Le donne non facevano da spalla, a volte, potevano divenire grandi boss. Non è il titolo di un film e nemmeno l’incipit di un libro: è la storia di Pupetta Maresca, morta oggi all’età di 86 anni.

Pupetta era vedova del noto boss Pasquale Simonetti, conosciuto come Pascalone’e Nola, nonché figlia di un contrabbandiere. La donna era malata da diverso tempo e viveva presso la sua abitazione a Castellammare di Stabia. Vinse un concorso da miss per la sua bellezza, ma non era certo in quel campo che si è conquistata la fama.

Bella e dannata; uccise nel 1955, mentre era incinta del primo figlio, il mandante dell’omicidio di suo marito: fu proprio lei a sparare ad Antonio Esposito, detto Totonno ‘e Pomigliano. Diede alla luce Pasqualino durante il periodo di detenzione; fu infatti condannata a 13 anni e 4 mesi, ma riuscì ad uscire dopo aver scontato dieci anni.

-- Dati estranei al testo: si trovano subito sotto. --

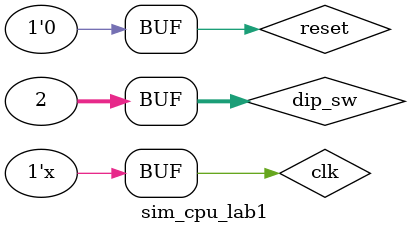
<source format=v>
`timescale 1ns / 1ps


module sim_cpu_lab1(

    );
    reg clk;
    wire clk_140m;
    reg reset;
    parameter HALF_CYCLE = 10;
    always #HALF_CYCLE begin
        clk = ~clk;
    end
    wire [31:0]base_ram_data;
    wire[19:0] base_ram_addr;
    wire[3:0] base_ram_be_n;
    wire base_ram_ce_n;
    wire base_ram_oe_n;
    wire base_ram_we_n;
    
    wire[31:0] ext_ram_data;
    wire[19:0] ext_ram_addr;
    wire[3:0] ext_ram_be_n;
    wire ext_ram_ce_n;
    wire ext_ram_oe_n;
    wire ext_ram_we_n;
    reg [31:0]dip_sw;
    wire clk_core;
    
    ram base_ram(
    .ram_data(base_ram_data),  
    .ram_addr(base_ram_addr[9:0]), 
    .ram_be_n(base_ram_be_n),
    .ram_ce_n(base_ram_ce_n),       
    .ram_oe_n(base_ram_oe_n),       
    .ram_we_n(base_ram_we_n),       
    .clk(clk_core)
    );
    
    ram #(.ISEXT(1))ext_ram(
    .ram_data(ext_ram_data),  
    .ram_addr(ext_ram_addr[9:0]), 
    .ram_be_n(ext_ram_be_n),
    .ram_ce_n(ext_ram_ce_n),       
    .ram_oe_n(ext_ram_oe_n),       
    .ram_we_n(ext_ram_we_n),       
    .clk(clk_core)
    );
    
    
    cpu CPU(
    .clk_50M(clk),           //50MHz Ê±ÖÓÊäÈë
    .clk_140m(clk_140m),
    .clk_core(clk_core),
    .clock_btn(clk),
    .reset_btn(reset),
    .dip_sw(dip_sw),

    //BaseRAMÐÅºÅ
    .base_ram_data(base_ram_data),  //BaseRAMÊý¾Ý£¬µÍ8Î»ÓëCPLD´®¿Ú¿ØÖÆÆ÷¹²Ïí
    .base_ram_addr(base_ram_addr), //BaseRAMµØÖ·
    .base_ram_be_n(base_ram_be_n),  //BaseRAM×Ö½ÚÊ¹ÄÜ£¬µÍÓÐÐ§¡£Èç¹û²»Ê¹ÓÃ×Ö½ÚÊ¹ÄÜ£¬Çë±£³ÖÎª0
    .base_ram_ce_n(base_ram_ce_n),       //BaseRAMÆ¬Ñ¡£¬µÍÓÐÐ§
    .base_ram_oe_n(base_ram_oe_n),       //BaseRAM¶ÁÊ¹ÄÜ£¬µÍÓÐÐ§
    .base_ram_we_n(base_ram_we_n),       //BaseRAMÐ´Ê¹ÄÜ£¬µÍÓÐÐ§

    //ExtRAMÐÅºÅ
    .ext_ram_data(ext_ram_data),  //ExtRAMÊý¾Ý
    .ext_ram_addr(ext_ram_addr), //ExtRAMµØÖ·
    .ext_ram_be_n(ext_ram_be_n),  //ExtRAM×Ö½ÚÊ¹ÄÜ£¬µÍÓÐÐ§¡£Èç¹û²»Ê¹ÓÃ×Ö½ÚÊ¹ÄÜ£¬Çë±£³ÖÎª0
    .ext_ram_ce_n(ext_ram_ce_n),       //ExtRAMÆ¬Ñ¡£¬µÍÓÐÐ§
    .ext_ram_oe_n(ext_ram_oe_n),       //ExtRAM¶ÁÊ¹ÄÜ£¬µÍÓÐÐ§
    .ext_ram_we_n(ext_ram_we_n)      //ExtRAMÐ´Ê¹ÄÜ£¬µÍÓÐÐ§
    );

    initial begin
        reset=1;
        clk=0;
        dip_sw=0;
        dip_sw[1]=1'b1;
        #100
        reset=0;
//        $display("%b", 4'b1111==~4'b0);
    end

endmodule

</source>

Donna senza pietà ma anche attrice: interpretò nel 1967 la protagonista de film Delitto e Posillipo, diretto da Renato Parravicini. Una pellicola che ricordava a grandi linee la sua vita reale. Nel 1970 ebbe due gemelli, nati dalla relazione con il camorrista Umberto Ammaturo, ma nel 1974, pianse la morte del primogenito ucciso in un agguato. Tra i sospettati dell’omicidio vi era proprio il compagno Umberto, ma a questa “verità”, Pupetta, non volle credere. L’uomo fu arrestato e poi liberato per mancanza di prove. Il loro rapporto, tuttavia, non poteva essere più lo stesso.

Negli anni che seguirono, la Maresca fu accusata dell’omicidio di Ciro Galli, uno degli uomini di Raffaele Cutolo, ma assolta poiché inesistenti le prove contro di lei. Seguì poi l’accusa, la condanna e di nuovo libera dall’imputazione, per la morte di Aldo Semerari, lo psichiatra che definì pazzo Cutolo.

Una vita, quella di Pupetta, tormentata ma che ha affascinato diversi registi, tanto da dedicarle alcuni film: La Sfida (1958), Il caso Pupetta Maresca (1982) e Pupetta – Il coraggio e la passione (2013).